AIM ▸ Please rewrite only the lines between the one holding "genus: Eriastrum" and the one holding "state / province: District of Columbia", inclusive, with "locality" replaced by "site" and nothing else changed.

---------- MATERIAL

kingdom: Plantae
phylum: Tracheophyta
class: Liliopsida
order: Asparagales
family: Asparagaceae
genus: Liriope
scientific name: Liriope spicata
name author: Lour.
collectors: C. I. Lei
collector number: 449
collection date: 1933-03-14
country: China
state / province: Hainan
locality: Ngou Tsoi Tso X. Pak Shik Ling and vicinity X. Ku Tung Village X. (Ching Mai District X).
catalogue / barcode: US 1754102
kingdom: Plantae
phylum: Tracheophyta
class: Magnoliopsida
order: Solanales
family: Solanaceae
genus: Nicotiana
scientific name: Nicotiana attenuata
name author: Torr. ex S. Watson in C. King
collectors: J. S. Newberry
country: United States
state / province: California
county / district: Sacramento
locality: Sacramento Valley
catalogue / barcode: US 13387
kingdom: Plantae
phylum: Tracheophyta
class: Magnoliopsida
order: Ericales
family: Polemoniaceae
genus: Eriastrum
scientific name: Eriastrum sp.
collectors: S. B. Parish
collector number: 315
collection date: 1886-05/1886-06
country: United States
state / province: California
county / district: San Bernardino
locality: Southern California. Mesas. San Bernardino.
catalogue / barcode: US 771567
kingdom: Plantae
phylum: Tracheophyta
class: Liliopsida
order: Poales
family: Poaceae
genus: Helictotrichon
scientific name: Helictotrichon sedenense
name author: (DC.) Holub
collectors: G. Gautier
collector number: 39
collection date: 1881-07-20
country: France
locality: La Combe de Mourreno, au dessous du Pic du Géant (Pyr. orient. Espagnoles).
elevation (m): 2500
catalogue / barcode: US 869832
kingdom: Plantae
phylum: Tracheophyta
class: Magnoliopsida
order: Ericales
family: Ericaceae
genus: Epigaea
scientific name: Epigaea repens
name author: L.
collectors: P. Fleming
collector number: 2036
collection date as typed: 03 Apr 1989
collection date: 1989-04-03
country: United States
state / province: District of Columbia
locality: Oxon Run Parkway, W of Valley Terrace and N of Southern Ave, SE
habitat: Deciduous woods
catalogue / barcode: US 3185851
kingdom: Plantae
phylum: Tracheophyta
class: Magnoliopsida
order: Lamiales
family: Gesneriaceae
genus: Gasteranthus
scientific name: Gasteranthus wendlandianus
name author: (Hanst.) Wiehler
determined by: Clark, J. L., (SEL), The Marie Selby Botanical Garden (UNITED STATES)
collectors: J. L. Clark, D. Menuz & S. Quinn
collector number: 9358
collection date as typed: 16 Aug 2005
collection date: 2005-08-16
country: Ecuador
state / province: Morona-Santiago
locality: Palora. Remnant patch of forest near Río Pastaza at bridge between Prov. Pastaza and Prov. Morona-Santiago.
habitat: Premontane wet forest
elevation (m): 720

--------------------

PROBLEM SOLUTION ▸
genus: Eriastrum
scientific name: Eriastrum sp.
collectors: S. B. Parish
collector number: 315
collection date: 1886-05/1886-06
country: United States
state / province: California
county / district: San Bernardino
site: Southern California. Mesas. San Bernardino.
catalogue / barcode: US 771567
kingdom: Plantae
phylum: Tracheophyta
class: Liliopsida
order: Poales
family: Poaceae
genus: Helictotrichon
scientific name: Helictotrichon sedenense
name author: (DC.) Holub
collectors: G. Gautier
collector number: 39
collection date: 1881-07-20
country: France
site: La Combe de Mourreno, au dessous du Pic du Géant (Pyr. orient. Espagnoles).
elevation (m): 2500
catalogue / barcode: US 869832
kingdom: Plantae
phylum: Tracheophyta
class: Magnoliopsida
order: Ericales
family: Ericaceae
genus: Epigaea
scientific name: Epigaea repens
name author: L.
collectors: P. Fleming
collector number: 2036
collection date as typed: 03 Apr 1989
collection date: 1989-04-03
country: United States
state / province: District of Columbia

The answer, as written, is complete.